### Text excerpt:
....

The fishing industry has condemned a recent CSIRO article published in the Nature Sustainability journal titled, "By-catch rates in fisheries largely driven by variation in individual vessel behaviour".
Authors Roberson and Wilcox introduced their work, "Fisheries bycatch continues to drive the decline of many threatened marine species such as seabirds, sharks, marine mammals and sea turtles".
The research went on to conclude that some fishing vessel skippers were better than others at minimising their by-catches of protected species and concluded that this Australian discovery, "… is [an] untapped opportunity to reduce negative environmental impacts of fisheries with interventions targeting specific performance groups of individuals, supporting an alternative perspective towards managing global fisheries."
Three of the five fisheries studied are located in South-East Australia, they are: the Shark Longline, Shark Gillnet and the Commonwealth Trawl fisheries. This release is from the two industry associations that represent these three fisheries.

....

### Data extract:
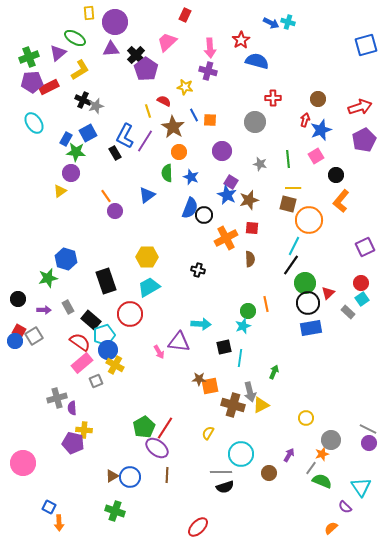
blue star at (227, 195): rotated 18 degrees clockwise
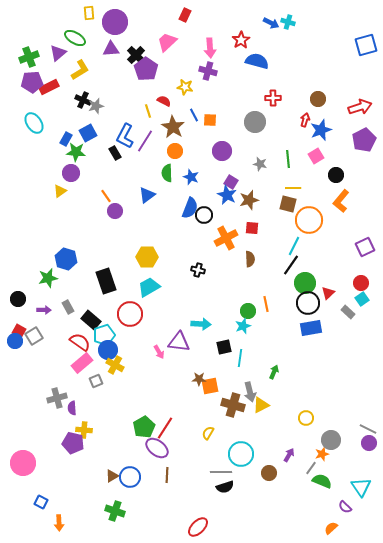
orange circle at (179, 152): moved 4 px left, 1 px up
blue square at (49, 507): moved 8 px left, 5 px up
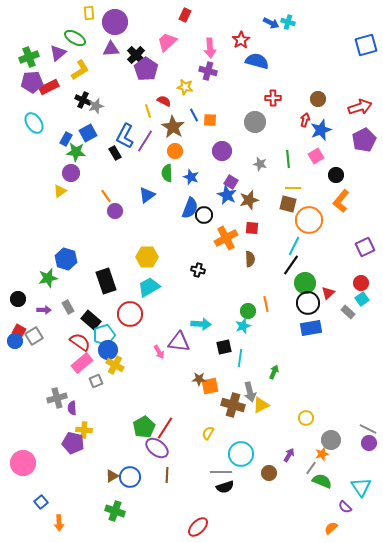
blue square at (41, 502): rotated 24 degrees clockwise
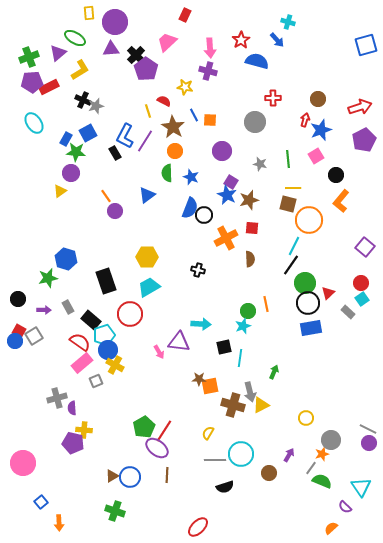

....

### Exercises:
a - According to the CSIRO by-catch text, which three South-East Australian fisheries were among the five studied?
b - Rewrite the CSIRO by-catch text between "Authors Roberson and" and "these three fisheries.", inclusive, with "skippers" replaced by "captains".
c - Carry on the CSIRO by-catch text from the point where it stops.

### Answer set:
a - The Shark Longline, Shark Gillnet and Commonwealth Trawl fisheries.

b -
Authors Roberson and Wilcox introduced their work, "Fisheries bycatch continues to drive the decline of many threatened marine species such as seabirds, sharks, marine mammals and sea turtles".
The research went on to conclude that some fishing vessel captains were better than others at minimising their by-catches of protected species and concluded that this Australian discovery, "… is [an] untapped opportunity to reduce negative environmental impacts of fisheries with interventions targeting specific performance groups of individuals, supporting an alternative perspective towards managing global fisheries."
Three of the five fisheries studied are located in South-East Australia, they are: the Shark Longline, Shark Gillnet and the Commonwealth Trawl fisheries. This release is from the two industry associations that represent these three fisheries.

c -
The research claims to use protected species by-catch data from Australian Fisheries Management Authority (AFMA) Observers, contrasting this against individual vessel catch of target fish. The analysis then incorrectly suggests that thousands of albatrosses, petrels, and other protected species are being killed each year by the fishing industry.
The article's estimates are implausible given the Gillnet and Longline fisheries have operated 100 per cent video monitoring for more than five years and this independent footage shows very low numbers of threatened species by-catch. Further, the trawl fishery has almost eliminated seabird by-catch.
In line with their policy, Nature Sustainability published the 60,000 lines of raw data used in the analysis. It was immediately evident to the fishing industry that most of the data was from "observations" – instances where seabirds and other marine creatures happily flew or swam past the vessel and were noted by observers.
On April 11, two days after the fishing industry questioned the data, it was taken down by Nature Sustainability for confidentiality reasons.
Industry has been trying to convince CSIRO that their data is invalid. CSIRO now accept this and have written to SETFIA explaining that they are trying to have public access to the Nature article "blocked".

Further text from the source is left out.